A meaningful model already exists. Wisconsin Lawyer, published by the State Bar of Wisconsin, covers recent appellate and Supreme Court decisions, analyzes emerging issues across practice areas, and carries op-eds on live legal questions. As a member of the Wisconsin Bar and a then-solo practitioner fresh out of law school, I found it a genuine professional asset. The Gambia Bar Association could build something complementary to the UTG journal: a monthly or quarterly publication reporting on decisions of the Court of Appeal and the Supreme Court, addressing comparative and regional developments, and providing a common forum for practitioners. Together, the journal and a bar publication would create an ecosystem of legal writing that currently does not exist.

The Need for Sustained Institutional Support

None of this happens without institutional commitment. Sustaining the journal through Volume 7 and beyond requires resources, faculty time, administrative support, and a clear signal from leadership that the journal is a priority. A journal needs a faculty adviser with protected time to guide student writers. It needs a budget, however modest, for printing and distribution. And it needs a submission process that is open, clear, and publicly communicated to students and practitioners alike.

This matters beyond the classroom. The General Legal Council has expressed concern that some newly called attorneys may not be fully prepared to practice. Where preparation falls short, the reasons are often structural. A student body with a strong journal culture produces better-prepared graduates. The journal is not a luxury. It is part of the solution.
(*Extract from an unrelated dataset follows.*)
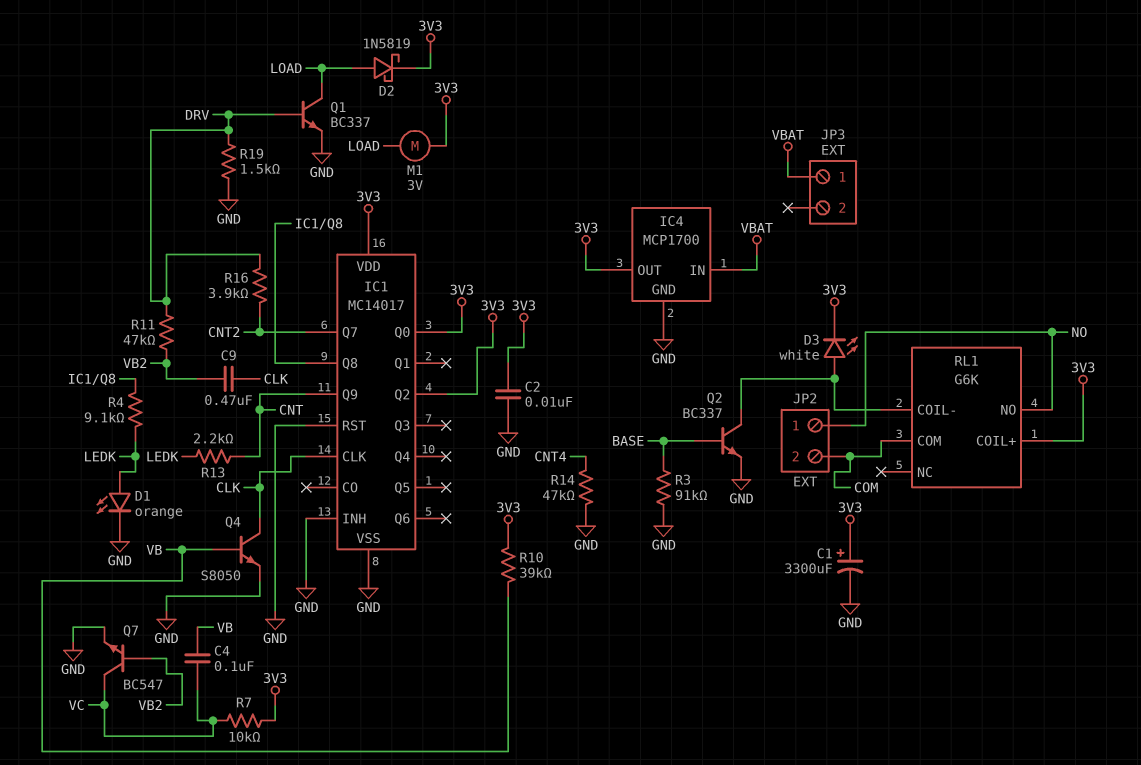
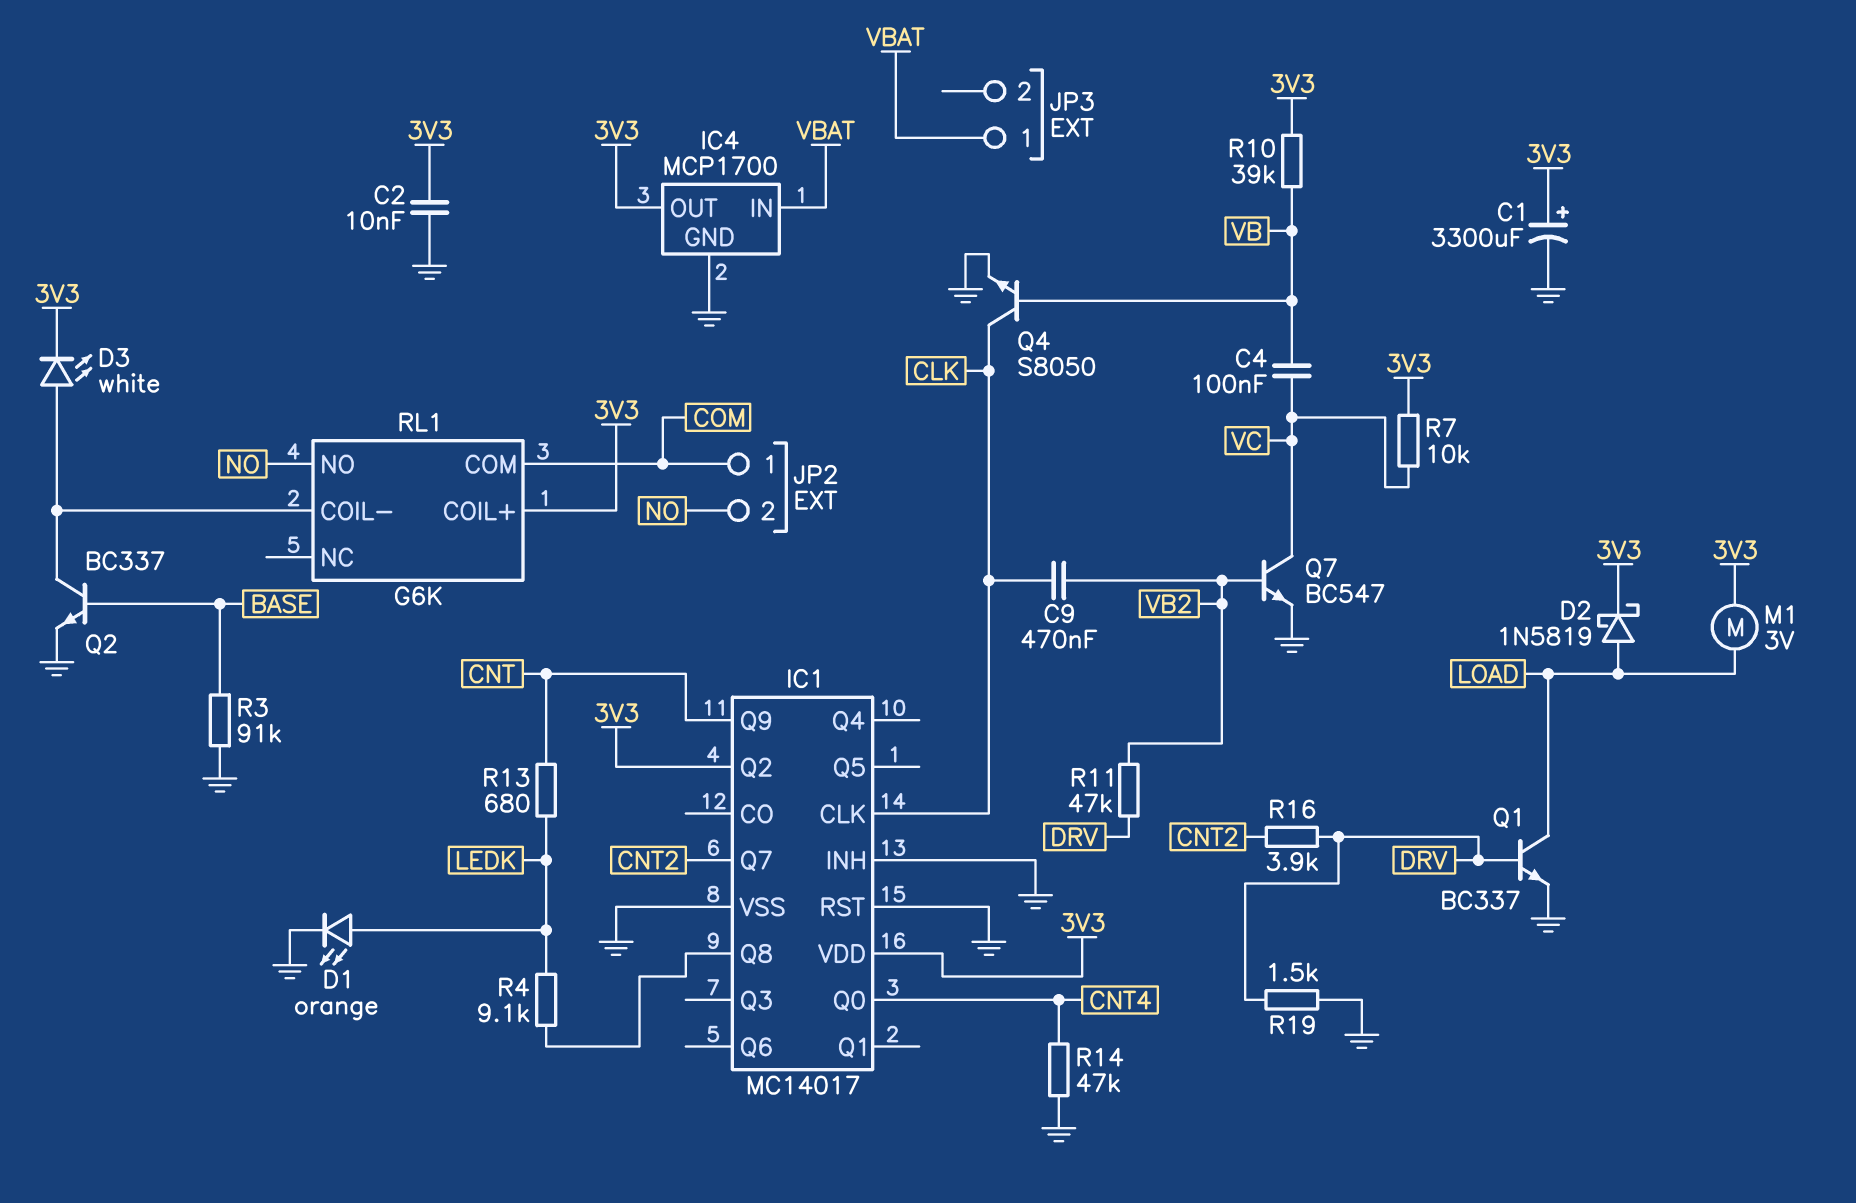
IC1 pin Q0: 3V3 -> CNT4
JP2 pin 1: NO -> COM
JP2 pin 2: COM -> NO
R13: 2.2k (CNT, LEDK) -> 680 (CNT, LEDK)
Closing the Gap in Gambian Legal Records

Since 1980, The Gambia has had a Law Report. Yet published opinions have overwhelmingly failed to cite binding Gambian precedent, as though it were nonexistent or every question a novelty. Something the author attributes to the lack of an online database of Gambian caselaw, whether maintained by the courts or otherwise. A bar periodical that regularly digests and publishes opinions would begin to close that gap. The National Assembly should also consider legislation requiring that all laws and judicial opinions be published on a public website to ensure compliance with the notice requirement. Dr. Nabaneh’s Law Hub should not shoulder this alone.

A law journal that is actively supported, widely read, and regularly cited begins to change the culture of legal reasoning in a country. Lawyers who know their arguments will be read and scrutinized write better arguments. Judges who know their opinions will be analyzed in print write more carefully reasoned opinions. Students who know their notes will be published, will write with greater care and ambition. That virtuous cycle is available to The Gambia. Six volumes have already set it in motion.

A Call to Action

The University of The Gambia School of Law has built something real, and Volume 7 is an opportunity to go further. The call now is to everyone with a stake in the quality of Gambian legal life: to the School of Law, to sustain and invest in the journal as a central feature of legal education; to the Gambia Bar Association, to treat the journal as a partner institution and contribute actively to its pages; and to students, to see journal participation not as an optional extra but as an essential part of becoming a lawyer.

The foundation is no longer missing. It is being built, volume by volume, through the dedication of those who refused to let the project fade. The question is whether the bar, the bench, and the student body will now step forward to meet that effort. The gap between what exists and what is possible is entirely closable, and the work is already underway.

The views expressed are the author’s and do not necessarily represent the views of the United States Department of Justice or the United States.